After my mother’s stroke, my repertoire of hats expanded. I would wear the nursing hat when I needed to check her blood pressure several times through out the day, listen to the rhythm of her sometimes irregular breathing, and make sure that all of my mother’s medicine was administered properly. I would throw on my social worker hat when I needed to act as an advocate on her behalf to make sure that she was receiving all of the community based services that was available to her. I through on my speech therapist hat when I would help her use the correct word to identify and object, and when I would help her remember simple things, like what city she lived in, the name of the school that she taught at for 25 years, and the date that she entered this world. One of the hats that I liked to wear the most was the comforting daughter hat. I would tell her that no matter what, life was going to get better. And you know what… It did.

About a year after her stroke, my mother’s blood pressure was better controlled, the amount of pills that she had to take in one day had decreased from around 30 to half of that. She was receiving all of the community-based services that were available to her. She started remembering more. She even stopped getting her words mixed up. When she meant to say curtain, she said curtain. When she meant to say door, she said door. She even started believing that my words of hope, “Everything is going to get better, Mama.” Were true.

Just when I thought we were reaching a place that Mama had adjusted to her new life, an unexpected, violent, hormonal tsunami crashed into my mother. The attacker seemed to swallow her whole. In just a matter of seconds my mother would be dripping in her own perspiration, screaming, “I’m hot! Yall aren’t hot?” She was so confused. I told her, you’re probably going through menopause. She was now 53-years-old. At least 4 to 6 times a day, my mother would have these flashes of extreme heat and extinguishing sweat attacks.

I made an appointment for my mother, who was growing more and more confused about these strange feelings of fire that would singe her from inside and out. The doctor immediately said that the symptoms were classic menopause symptoms. He had the tech to draw some blood. The next day, he called to only tell me what I already knew. My mother was very menopausal. He told me that she would just have to get some over the counter medication and endure it the best she could.

My mother was furious. She wanted the doctor to take away these senseless episodes of extreme heat and perspiration. She asked me in the most innocent and concerned voice, “All women have to go through this?” “Yes, ma’am… All women eventually go through this.” She replied in a childlike manner, “Well, I’m not going to be able to make it. I think these hot flashes are going to take me out.”

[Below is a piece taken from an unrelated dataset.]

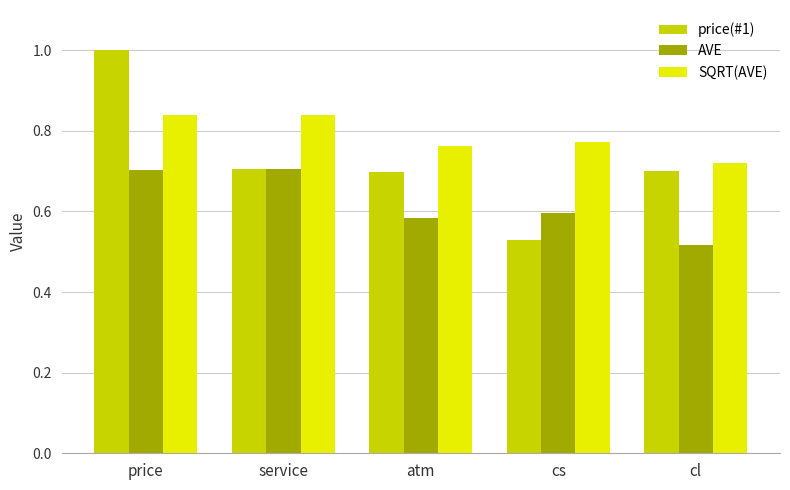

What position from the right is cl?

1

I silently chuckled. “Mama, menopause is not going to kill you. Millions of women, including your mother and grandmother, survived it. Plus, you been through worse and survived. Menopause is nothing. It’s temporary.”

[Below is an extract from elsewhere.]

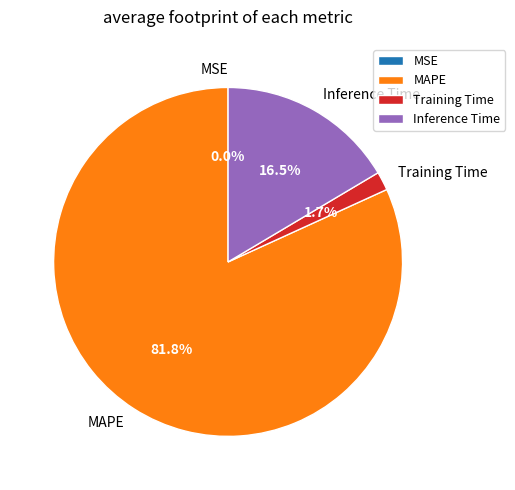

What is the majority slice?

MAPE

This time my comforting daughter hat must have not been fitted properly on my head. She didn’t find solace in my words. I didn’t tell my mother that the doctor also said that my mother could be experiencing these symptoms for years. I knew it would send her heart shattering in little pieces. But I did tell God. I prayed and asked Him to send the menopause along its way.

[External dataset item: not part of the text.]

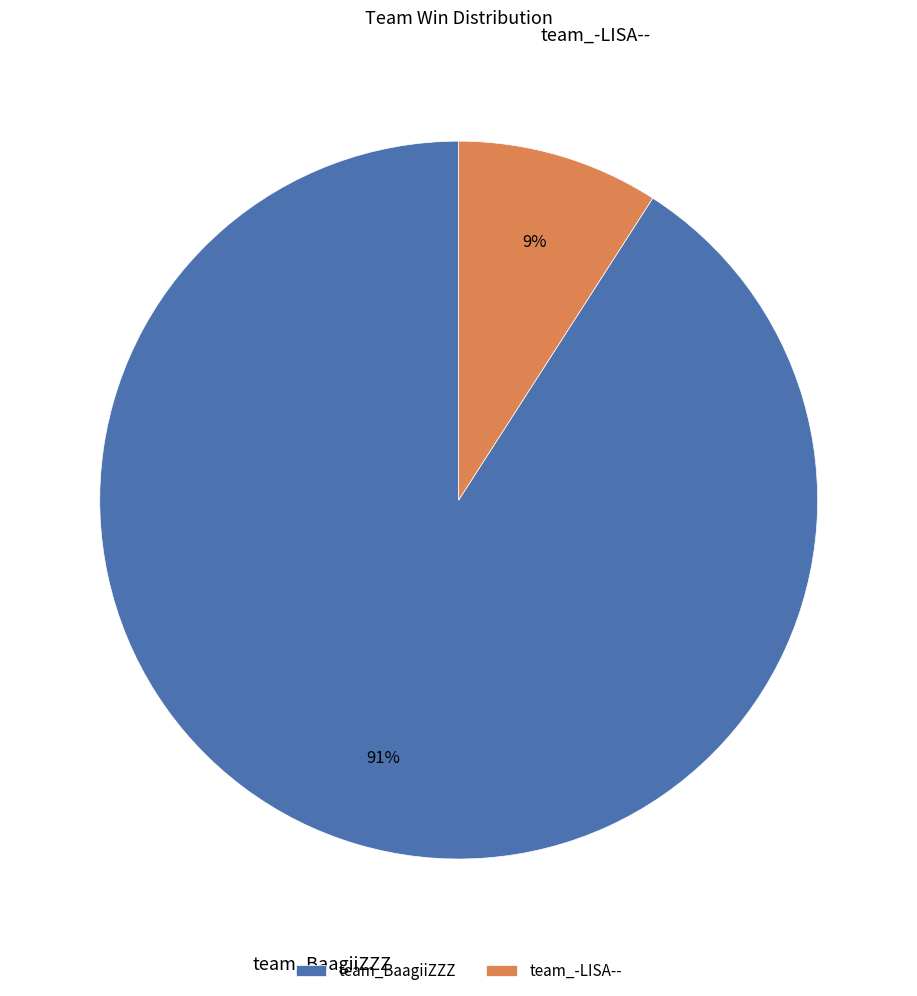

Is there a majority slice in this chart?

Yes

Days, weeks, and even a few months went by. The flames were still scolding my mother and leaving her dripping in her own sweat. But as more days, weeks, and months came by, the rages of heat that my mother had become so familiar with had walked off center stage and hid in the wings. Every now and then, the heat finds its way back on stage. But it mostly waits in the wings.

My mother, the beautiful woman, with the heart of a child and the endurance of a racehorse, was starting to feel better again. In my opinion the stroke altered her life severely. But it was the menopause that lit a match and waved it at my mother’s certainty that the future was filled with hope and peace. I’m as glad as she is that the hormonal summer has cooled off. Now that the greenhouse effect in my mother’s body has reduced its rein, my mother and I can continue on our voyage to help her find happiness, strength, and new life, after a stroke.